Sezione di testo:
Sono passati poco più di 7 anni da quando ho concluso la mia prima bellissima esperienza di cammino a piedi sulla Via del Nord e credo di non avere mai sperimentato una così intensa e potente gratificazione interiore per l’impresa che, il giorno del mio quarantesimo compleanno, mi ha portato sulla spiaggia di Finisterre dove mi sono denudato e buttato in acqua urlando come un adolescente che è riuscito a conquistare la ragazza dei suoi sogni.
Di quel Cammino ho scritto qualcosa nel blog: avrei potuto dirne di più ma posso assicurarvi che persino la vecchiaia non riuscirà a portarmi via i ricordi più preziosi della Via del Nord, un’esperienza che mi ha permesso di sperimentare una così variegata moltitudine di approcci umani che sarebbe risultato impossibile vivere nella noiosa ed ordinaria quotidianità dei giorni che passano, persino negli altri Cammini che da lì in avanti ho percorso.
Il primo incontro importante è stato quello con Setxo, una persona con la quale è nata subito un’amicizia spontanea che dura ancora. Lui ha messo intensamente alla prova le mie istintive attitudini da neo camminatore: il passo lento, la pigrizia nel levarmi dal letto, l’abitudine a fare troppe pause con la scusa di perdermi in lunghe riflessioni… e tanto altro. La sua visione (che dovevo condividere) era che il Cammino fosse sacrificio e non una passeggiata con gli amici.

Materiale di lavoro:
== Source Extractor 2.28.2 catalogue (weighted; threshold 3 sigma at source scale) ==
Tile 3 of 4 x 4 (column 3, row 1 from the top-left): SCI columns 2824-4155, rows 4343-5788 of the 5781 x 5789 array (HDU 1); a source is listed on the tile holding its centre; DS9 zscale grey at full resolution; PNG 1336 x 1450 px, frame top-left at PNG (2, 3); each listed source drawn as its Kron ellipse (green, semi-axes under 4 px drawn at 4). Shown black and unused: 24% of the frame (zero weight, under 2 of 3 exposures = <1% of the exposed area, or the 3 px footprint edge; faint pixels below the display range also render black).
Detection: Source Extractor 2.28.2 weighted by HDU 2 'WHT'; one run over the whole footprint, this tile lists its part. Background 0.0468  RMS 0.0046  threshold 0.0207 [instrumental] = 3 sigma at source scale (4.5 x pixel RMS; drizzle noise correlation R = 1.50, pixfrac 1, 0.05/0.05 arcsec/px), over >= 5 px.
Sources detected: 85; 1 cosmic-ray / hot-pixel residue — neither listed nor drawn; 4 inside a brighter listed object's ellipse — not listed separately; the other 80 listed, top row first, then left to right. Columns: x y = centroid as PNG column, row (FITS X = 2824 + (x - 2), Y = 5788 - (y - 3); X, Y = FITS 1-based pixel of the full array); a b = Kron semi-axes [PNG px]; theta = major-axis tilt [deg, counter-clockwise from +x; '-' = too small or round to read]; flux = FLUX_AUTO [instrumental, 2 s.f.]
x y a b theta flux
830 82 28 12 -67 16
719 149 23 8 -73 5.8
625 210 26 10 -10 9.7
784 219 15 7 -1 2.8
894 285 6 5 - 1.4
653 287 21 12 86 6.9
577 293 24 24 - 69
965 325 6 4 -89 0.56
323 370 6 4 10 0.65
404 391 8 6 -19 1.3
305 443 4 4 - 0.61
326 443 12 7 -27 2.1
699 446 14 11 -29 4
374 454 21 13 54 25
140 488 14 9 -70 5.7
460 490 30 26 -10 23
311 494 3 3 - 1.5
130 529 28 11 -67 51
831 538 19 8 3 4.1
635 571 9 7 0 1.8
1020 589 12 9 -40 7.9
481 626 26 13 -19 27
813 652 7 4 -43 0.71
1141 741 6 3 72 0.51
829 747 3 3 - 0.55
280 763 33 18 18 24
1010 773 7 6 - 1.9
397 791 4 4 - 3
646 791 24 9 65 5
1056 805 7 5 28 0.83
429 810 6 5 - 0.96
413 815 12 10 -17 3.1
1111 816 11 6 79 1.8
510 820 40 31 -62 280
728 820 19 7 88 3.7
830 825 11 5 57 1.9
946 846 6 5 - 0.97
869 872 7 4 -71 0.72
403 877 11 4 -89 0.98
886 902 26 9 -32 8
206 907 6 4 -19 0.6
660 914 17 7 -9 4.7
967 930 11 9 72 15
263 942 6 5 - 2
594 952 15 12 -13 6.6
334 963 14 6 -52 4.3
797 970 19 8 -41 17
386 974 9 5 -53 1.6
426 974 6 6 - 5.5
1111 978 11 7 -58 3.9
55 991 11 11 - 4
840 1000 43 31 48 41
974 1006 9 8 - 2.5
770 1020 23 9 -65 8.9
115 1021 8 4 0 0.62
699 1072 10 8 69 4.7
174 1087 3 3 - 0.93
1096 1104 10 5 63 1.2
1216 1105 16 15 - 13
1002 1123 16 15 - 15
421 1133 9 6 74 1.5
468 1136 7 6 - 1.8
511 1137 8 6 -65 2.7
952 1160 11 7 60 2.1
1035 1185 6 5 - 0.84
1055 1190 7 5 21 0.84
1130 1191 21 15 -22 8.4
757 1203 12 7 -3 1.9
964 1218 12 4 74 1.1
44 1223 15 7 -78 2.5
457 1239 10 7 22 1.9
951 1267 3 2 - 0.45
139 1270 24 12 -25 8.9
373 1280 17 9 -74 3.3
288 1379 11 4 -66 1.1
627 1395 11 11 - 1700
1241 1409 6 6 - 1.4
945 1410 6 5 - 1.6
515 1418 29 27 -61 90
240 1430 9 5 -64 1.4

Problemi da risolvere:
1. Secondo il testo, dove si è concluso il cammino il giorno del quarantesimo compleanno di chi racconta?
2. Riporta ogni riga dei record che contiene la parola "sigma".
Il testo e i record sono materiali distinti e indipendenti.

Elenco delle soluzioni:
1. Sulla spiaggia di Finisterre.

2.
== Source Extractor 2.28.2 catalogue (weighted; threshold 3 sigma at source scale) ==
Detection: Source Extractor 2.28.2 weighted by HDU 2 'WHT'; one run over the whole footprint, this tile lists its part. Background 0.0468  RMS 0.0046  threshold 0.0207 [instrumental] = 3 sigma at source scale (4.5 x pixel RMS; drizzle noise correlation R = 1.50, pixfrac 1, 0.05/0.05 arcsec/px), over >= 5 px.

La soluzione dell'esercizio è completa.